Un départ soudain après des accusations de corruption
Lors de la crise migratoire en Europe en 2015, Robert Fico adopte une position ferme à l'égard des migrants, refusant de "donner naissance à une communauté musulmane distincte en Slovaquie" et critiquant le programme européen de quotas visant à redistribuer les réfugiés.
En 2016, le Smer-SD remporte les élections, mais le dernier mandat de Robert Fico à la tête du gouvernement s'achève seulement deux ans plus tard. En cause, le meurtre du journaliste Jan Kuciak et de sa fiancée, qui déclenche une vague de protestations antigouvernementales dans toute la Slovaquie. Car avant d'être assassiné, dans son dernier article publié à titre posthume, Kuciak avait dénoncé les liens entre la mafia italienne et le gouvernement Fico. Ce dernier parti, une coalition anticorruption, prend le pouvoir lors d'élections en 2020, mais l'ex-Premier ministre conserve son siège au parlement. Et patiente.
Il est de notre intérêt vital d'avoir de bonnes relations avec tous les pays du monde, y compris la Fédération de Russie.
Robert Fico
Depuis, l'élu semble s'être éloigné des idées occidentales. En atteste son revirement concernant l'Union européenne. Lui qui avait salué l'adoption de l'euro par la Slovaquie comme une "décision historique", s'en prend désormais ouvertement à l'UE, à l'Otan et à l'Ukraine ravagée par la guerre, afin de séduire les électeurs d'extrême gauche et d'extrême droite.

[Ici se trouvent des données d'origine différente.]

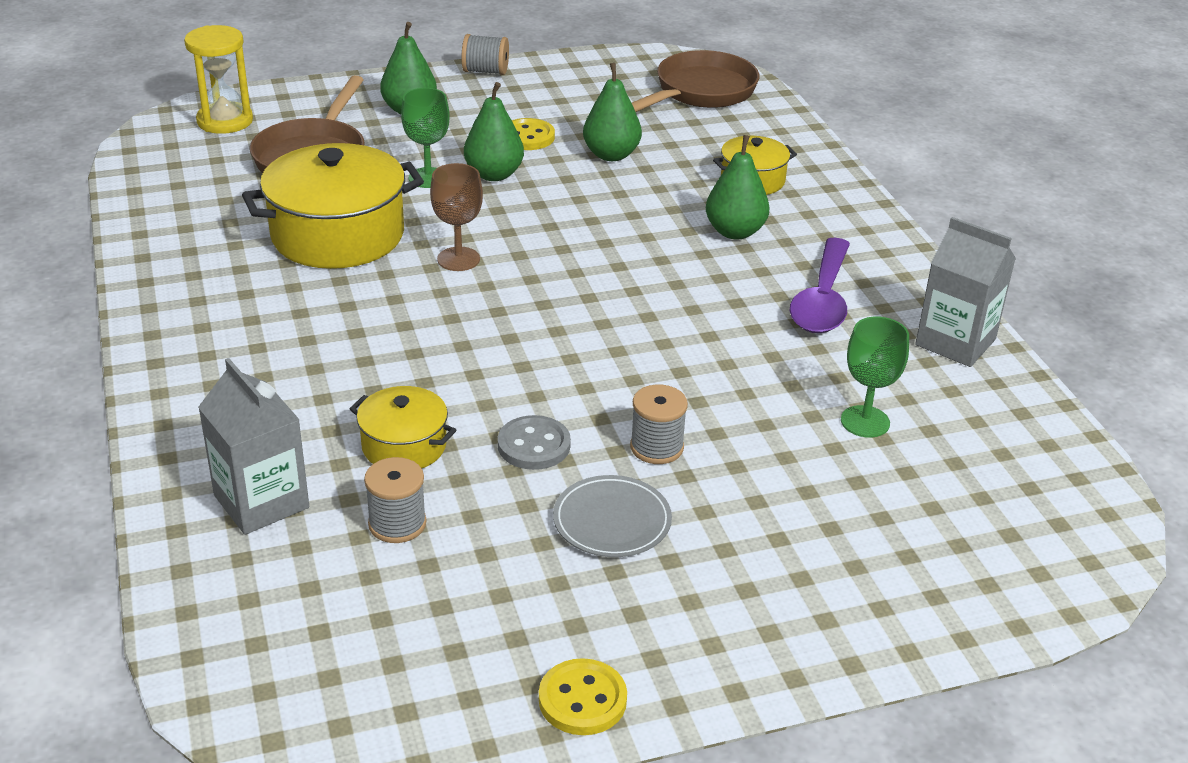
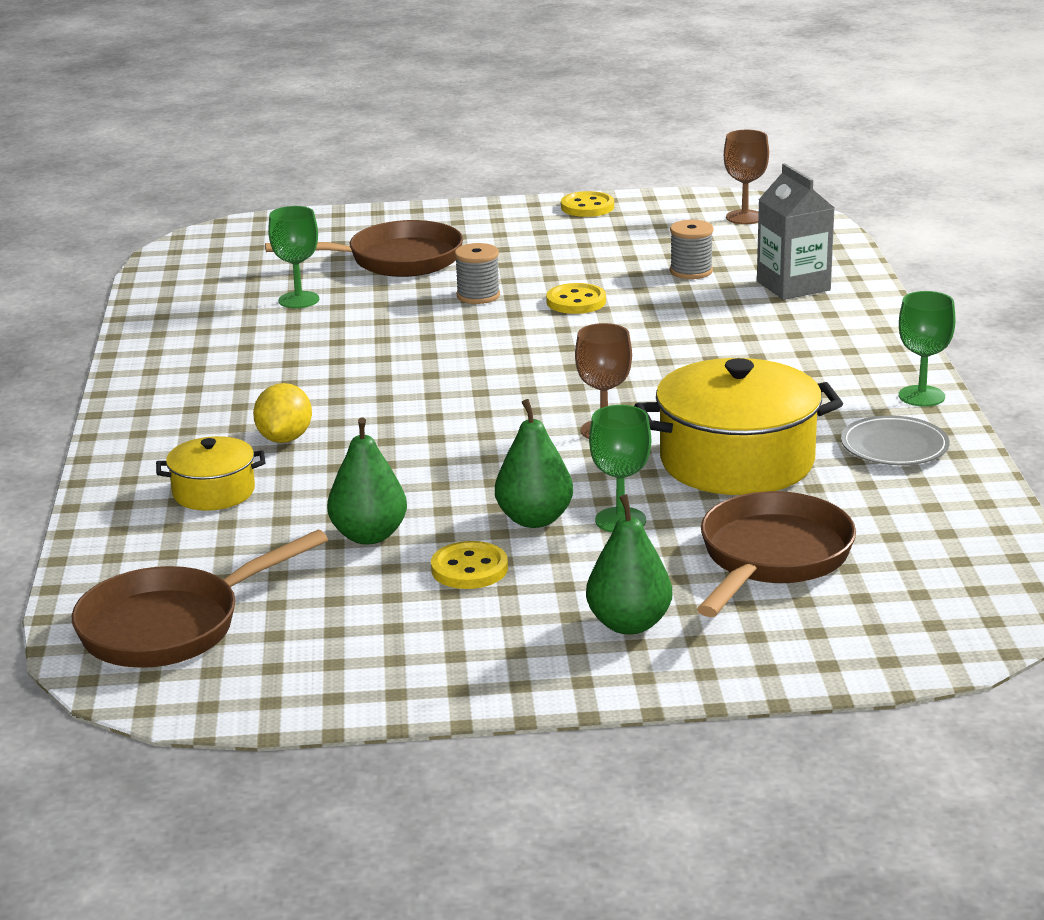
camera: 165 degrees left, 10 degrees down
(152, 321) = (921, 396): none -> green goblet
(225, 121) = (909, 623): yellow hourglass -> none
(321, 688) = (744, 217): none -> brown goblet
(404, 446) = (681, 306): yellow pot -> none
(485, 71) = (490, 691): grey spool -> none
(534, 445) = (576, 301): grey button -> yellow button
(612, 521) = (534, 265): grey plate -> grey plate (894, 446)
(735, 232) = (284, 439): green pear -> yellow lemon
(800, 516) = (396, 260): none -> brown pan
(822, 300) = (251, 376): purple spoon -> none
(955, 342) = (162, 341): grey carton -> none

Dans le même temps, le quinquagénaire semble s'être rapproché, au moins idéologiquement, du pouvoir russe. Ce qu'il ne cache pas dans une récente vidéo : "La guerre en Ukraine a commencé en 2014 lorsque des fascistes ukrainiens ont tué des victimes civiles de nationalité russe", déclare-t-il. Et d'ajouter : "Il est de notre intérêt vital d'avoir de bonnes relations avec tous les pays du monde, y compris la Fédération de Russie".
Le parlementaire slovaque a aussi déclaré récemment qu'il n'autoriserait pas l'arrestation du président russe, Vladimir Poutine, poursuivi par un mandat international, s'il venait un jour en Slovaquie.
Des déclarations qui font dire au sociologue slovaque Michal Vasecka, dans un livre récemment publié et intitulé Fico : Obsédé du pouvoir, que l'ex-Premier ministre "apprécie sans aucun doute l'autoritarisme de M. Poutine". "Sa relation avec la Russie est historiquement déterminée par la devise socialiste 'Avec l'Union soviétique pour l'éternité'".
De quoi laisser craindre, après la victoire du Smer-SD, que la Slovaquie opère un revirement de sa politique étrangère. Ce qui constituerait assurément un coup dur pour Kiev et ses alliés occidentaux, alors que Bratislava a fourni à Kiev une aide substantielle depuis le début de l'invasion russe, en février 2022.